Verweerder heeft toegelicht dat in het eerste gesprek met klager de accenten lagen op het verkrijgen van inzicht in diens actuele functioneren en op het helder krijgen van diens beleving van en visie op het gegeven dat eind 2015 naar aanleiding van een geweldsincident opnieuw besloten was tot een LFPZ-plaatsing. De diagnostiek werd bevestigd door actuele en waarneembare symptomen die verweerder in het rapport onder “6. Klinisch psychologisch onderzoek” heeft vastgelegd. Naar het oordeel van het college heeft verweerder uitvoerig en vrij gedetailleerd beschreven welke aspecten tijdens het gesprek van verweerder met klager aan de orde zijn gekomen, waarbij ook is beschreven welke indrukken over klager daarbij bij verweerder zijn ontstaan. Van de zijde van klager zijn geen concrete aspecten genoemd die verweerder in het gesprek ook aan de orde had moeten stellen en dit niet heeft gedaan.

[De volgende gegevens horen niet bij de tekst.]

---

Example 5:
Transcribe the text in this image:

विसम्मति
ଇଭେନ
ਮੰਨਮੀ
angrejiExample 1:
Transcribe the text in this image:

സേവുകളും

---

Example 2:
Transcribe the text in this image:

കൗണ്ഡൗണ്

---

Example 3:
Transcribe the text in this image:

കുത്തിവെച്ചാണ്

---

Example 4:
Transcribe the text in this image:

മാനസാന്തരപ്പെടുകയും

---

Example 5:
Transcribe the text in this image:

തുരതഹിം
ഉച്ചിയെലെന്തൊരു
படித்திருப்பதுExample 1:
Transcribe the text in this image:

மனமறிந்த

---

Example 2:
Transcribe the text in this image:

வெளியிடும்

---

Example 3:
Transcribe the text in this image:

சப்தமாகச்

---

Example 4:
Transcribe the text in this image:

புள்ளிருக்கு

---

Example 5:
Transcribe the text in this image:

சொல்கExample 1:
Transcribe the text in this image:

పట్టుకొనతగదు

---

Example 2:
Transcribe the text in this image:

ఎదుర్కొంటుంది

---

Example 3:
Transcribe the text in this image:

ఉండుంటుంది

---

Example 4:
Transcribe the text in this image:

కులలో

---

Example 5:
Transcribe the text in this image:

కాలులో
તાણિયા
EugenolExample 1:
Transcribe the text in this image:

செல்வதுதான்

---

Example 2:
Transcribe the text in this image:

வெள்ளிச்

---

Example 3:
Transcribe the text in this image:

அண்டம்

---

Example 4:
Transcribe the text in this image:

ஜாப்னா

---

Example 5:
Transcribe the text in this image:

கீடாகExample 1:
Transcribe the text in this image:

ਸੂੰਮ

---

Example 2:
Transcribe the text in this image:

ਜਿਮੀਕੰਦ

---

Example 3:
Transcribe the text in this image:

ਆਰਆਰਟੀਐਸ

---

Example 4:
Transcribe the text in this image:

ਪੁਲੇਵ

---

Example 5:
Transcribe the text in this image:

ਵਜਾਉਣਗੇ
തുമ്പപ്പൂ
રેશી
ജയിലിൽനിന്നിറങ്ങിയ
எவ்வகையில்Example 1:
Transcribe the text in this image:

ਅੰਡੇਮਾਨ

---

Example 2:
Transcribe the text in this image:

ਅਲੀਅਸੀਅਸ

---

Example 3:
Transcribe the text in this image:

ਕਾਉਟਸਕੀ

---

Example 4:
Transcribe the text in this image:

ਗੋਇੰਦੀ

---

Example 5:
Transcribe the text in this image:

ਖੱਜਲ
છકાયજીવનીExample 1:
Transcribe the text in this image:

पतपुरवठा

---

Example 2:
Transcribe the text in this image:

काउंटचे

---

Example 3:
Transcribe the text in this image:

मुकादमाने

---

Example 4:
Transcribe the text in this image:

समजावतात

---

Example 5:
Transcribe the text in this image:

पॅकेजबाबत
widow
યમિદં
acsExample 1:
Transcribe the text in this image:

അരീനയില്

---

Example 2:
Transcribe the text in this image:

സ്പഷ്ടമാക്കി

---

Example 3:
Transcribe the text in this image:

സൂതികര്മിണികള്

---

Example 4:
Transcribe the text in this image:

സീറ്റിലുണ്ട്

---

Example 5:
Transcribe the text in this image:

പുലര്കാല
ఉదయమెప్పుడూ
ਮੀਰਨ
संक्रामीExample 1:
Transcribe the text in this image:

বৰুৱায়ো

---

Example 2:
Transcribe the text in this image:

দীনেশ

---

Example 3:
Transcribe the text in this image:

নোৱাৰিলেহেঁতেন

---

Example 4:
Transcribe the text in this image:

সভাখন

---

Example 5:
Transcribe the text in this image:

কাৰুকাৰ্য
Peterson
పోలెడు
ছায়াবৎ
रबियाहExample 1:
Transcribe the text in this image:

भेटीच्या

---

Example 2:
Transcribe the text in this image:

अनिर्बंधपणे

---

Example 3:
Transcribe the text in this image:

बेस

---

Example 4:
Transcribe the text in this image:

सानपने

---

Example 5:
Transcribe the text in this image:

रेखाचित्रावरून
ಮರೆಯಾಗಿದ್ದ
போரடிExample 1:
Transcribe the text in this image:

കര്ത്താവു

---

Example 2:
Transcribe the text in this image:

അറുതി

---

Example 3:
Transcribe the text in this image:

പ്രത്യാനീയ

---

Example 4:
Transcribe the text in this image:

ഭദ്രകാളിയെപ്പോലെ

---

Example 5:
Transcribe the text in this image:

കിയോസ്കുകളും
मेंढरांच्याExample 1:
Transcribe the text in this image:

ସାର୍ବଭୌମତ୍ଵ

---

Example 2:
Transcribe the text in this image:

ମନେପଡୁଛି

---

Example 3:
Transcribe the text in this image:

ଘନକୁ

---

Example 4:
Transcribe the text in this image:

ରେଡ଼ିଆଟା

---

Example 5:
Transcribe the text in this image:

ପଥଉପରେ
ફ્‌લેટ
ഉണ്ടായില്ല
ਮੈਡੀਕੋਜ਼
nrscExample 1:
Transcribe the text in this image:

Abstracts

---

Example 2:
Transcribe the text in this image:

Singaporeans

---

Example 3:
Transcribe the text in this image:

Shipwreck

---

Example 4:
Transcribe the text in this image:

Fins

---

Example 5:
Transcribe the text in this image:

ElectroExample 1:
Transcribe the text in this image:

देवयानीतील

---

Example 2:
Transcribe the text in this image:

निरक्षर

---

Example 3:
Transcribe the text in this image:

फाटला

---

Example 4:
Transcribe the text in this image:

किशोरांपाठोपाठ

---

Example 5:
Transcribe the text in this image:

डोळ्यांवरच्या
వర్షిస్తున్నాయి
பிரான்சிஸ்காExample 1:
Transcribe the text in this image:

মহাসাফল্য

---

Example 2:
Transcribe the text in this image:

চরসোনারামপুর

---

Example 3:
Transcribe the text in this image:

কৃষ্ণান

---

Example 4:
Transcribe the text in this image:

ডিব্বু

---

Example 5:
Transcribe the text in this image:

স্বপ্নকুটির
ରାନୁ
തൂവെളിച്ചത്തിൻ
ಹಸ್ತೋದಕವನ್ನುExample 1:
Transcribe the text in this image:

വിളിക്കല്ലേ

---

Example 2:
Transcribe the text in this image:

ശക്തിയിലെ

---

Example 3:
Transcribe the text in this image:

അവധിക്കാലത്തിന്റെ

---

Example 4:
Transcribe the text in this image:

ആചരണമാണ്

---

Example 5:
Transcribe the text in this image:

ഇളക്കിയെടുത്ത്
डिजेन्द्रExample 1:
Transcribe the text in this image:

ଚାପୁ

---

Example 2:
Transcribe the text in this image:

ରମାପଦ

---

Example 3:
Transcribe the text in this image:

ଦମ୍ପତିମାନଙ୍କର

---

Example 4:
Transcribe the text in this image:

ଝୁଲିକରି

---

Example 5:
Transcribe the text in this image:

De bevindingen uit het gesprek zijn samen met de overige onderzoeksbevindingen naar het oordeel van het college op inzichtelijke en consistente wijze in het rapport verwerkt.
Klachtonderdeel a is daarom ongegrond.
Klachtonderdeel b
Wat betreft klachtonderdeel b is door verweerder genoegzaam toegelicht dat er in dit geval geen indicatie was voor nader testpsychologisch onderzoek. Recentelijk was een intelligentieonderzoek met WAIS-IV-NL uitgevoerd onder verantwoordelijkheid van een collega met resultaten die overeenkwamen met eerdere bevindingen, namelijk dat op grond van de gevonden resultaten klager als een persoon met een licht verstandelijke beperking (LVB) moest worden beschouwd. In combinatie met zeer beperkte lees- en schrijfvaardigheden van klager leidt het gebruik van vragenlijsten die niet gevalideerd zijn voor gebruik bij mensen met een LVB tot onbetrouwbare resultaten voor diagnostiek van de persoonlijkheid. Verweerder kon naar het oordeel van het college volstaan met een weergave van een eigen inschatting van de PCL-r score en een vergelijking daarvan met de voorhanden zijnde testresultaten.
Daarom is ook klachtonderdeel b ongegrond.
6. De beslissing
Het college:
- wijst de klacht af.
Aldus beslist door mr. T. Zuidema als voorzitter, prof. dr. X.M.H. Moonen en dr. R.J. Takens als leden-beroepsgenoten, in aanwezigheid van mr. I.H.M. van Rijn als secretaris en in het
openbaar uitgesproken op 15 januari 2018 in aanwezigheid van de secretaris.